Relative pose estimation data
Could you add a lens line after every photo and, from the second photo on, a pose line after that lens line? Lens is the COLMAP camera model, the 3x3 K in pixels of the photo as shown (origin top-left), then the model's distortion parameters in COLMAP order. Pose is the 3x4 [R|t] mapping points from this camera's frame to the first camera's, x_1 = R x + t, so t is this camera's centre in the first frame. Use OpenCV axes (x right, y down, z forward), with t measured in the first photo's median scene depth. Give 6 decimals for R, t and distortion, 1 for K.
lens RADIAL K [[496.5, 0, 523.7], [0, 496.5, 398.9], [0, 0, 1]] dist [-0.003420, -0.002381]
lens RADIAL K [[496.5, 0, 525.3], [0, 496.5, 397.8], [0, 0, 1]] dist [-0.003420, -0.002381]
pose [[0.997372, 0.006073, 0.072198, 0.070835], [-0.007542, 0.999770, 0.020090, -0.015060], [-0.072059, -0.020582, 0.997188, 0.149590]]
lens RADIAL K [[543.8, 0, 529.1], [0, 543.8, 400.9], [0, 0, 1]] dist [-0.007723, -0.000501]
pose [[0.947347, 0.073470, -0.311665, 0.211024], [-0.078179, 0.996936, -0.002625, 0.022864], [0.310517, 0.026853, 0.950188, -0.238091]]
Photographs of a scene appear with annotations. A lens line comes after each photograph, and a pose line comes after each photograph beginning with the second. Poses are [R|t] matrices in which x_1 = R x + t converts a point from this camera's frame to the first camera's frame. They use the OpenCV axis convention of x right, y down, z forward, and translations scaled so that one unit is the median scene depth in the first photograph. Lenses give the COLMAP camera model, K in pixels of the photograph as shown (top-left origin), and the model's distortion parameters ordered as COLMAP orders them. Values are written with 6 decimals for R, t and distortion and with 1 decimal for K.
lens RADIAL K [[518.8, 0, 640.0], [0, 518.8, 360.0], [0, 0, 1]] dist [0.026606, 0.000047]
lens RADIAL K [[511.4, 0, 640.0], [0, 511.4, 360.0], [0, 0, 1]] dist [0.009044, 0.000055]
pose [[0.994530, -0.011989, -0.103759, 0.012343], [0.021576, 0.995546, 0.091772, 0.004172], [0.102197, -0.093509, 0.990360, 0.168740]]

◆ ACTION ITEM
Take the lines above and retype all of them exactly.

◆ FINISHED EXERCISE
Could you add a lens line after every photo and, from the second photo on, a pose line after that lens line? Lens is the COLMAP camera model, the 3x3 K in pixels of the photo as shown (origin top-left), then the model's distortion parameters in COLMAP order. Pose is the 3x4 [R|t] mapping points from this camera's frame to the first camera's, x_1 = R x + t, so t is this camera's centre in the first frame. Use OpenCV axes (x right, y down, z forward), with t measured in the first photo's median scene depth. Give 6 decimals for R, t and distortion, 1 for K.
lens RADIAL K [[496.5, 0, 523.7], [0, 496.5, 398.9], [0, 0, 1]] dist [-0.003420, -0.002381]
lens RADIAL K [[496.5, 0, 525.3], [0, 496.5, 397.8], [0, 0, 1]] dist [-0.003420, -0.002381]
pose [[0.997372, 0.006073, 0.072198, 0.070835], [-0.007542, 0.999770, 0.020090, -0.015060], [-0.072059, -0.020582, 0.997188, 0.149590]]
lens RADIAL K [[543.8, 0, 529.1], [0, 543.8, 400.9], [0, 0, 1]] dist [-0.007723, -0.000501]
pose [[0.947347, 0.073470, -0.311665, 0.211024], [-0.078179, 0.996936, -0.002625, 0.022864], [0.310517, 0.026853, 0.950188, -0.238091]]
Photographs of a scene appear with annotations. A lens line comes after each photograph, and a pose line comes after each photograph beginning with the second. Poses are [R|t] matrices in which x_1 = R x + t converts a point from this camera's frame to the first camera's frame. They use the OpenCV axis convention of x right, y down, z forward, and translations scaled so that one unit is the median scene depth in the first photograph. Lenses give the COLMAP camera model, K in pixels of the photograph as shown (top-left origin), and the model's distortion parameters ordered as COLMAP orders them. Values are written with 6 decimals for R, t and distortion and with 1 decimal for K.
lens RADIAL K [[518.8, 0, 640.0], [0, 518.8, 360.0], [0, 0, 1]] dist [0.026606, 0.000047]
lens RADIAL K [[511.4, 0, 640.0], [0, 511.4, 360.0], [0, 0, 1]] dist [0.009044, 0.000055]
pose [[0.994530, -0.011989, -0.103759, 0.012343], [0.021576, 0.995546, 0.091772, 0.004172], [0.102197, -0.093509, 0.990360, 0.168740]]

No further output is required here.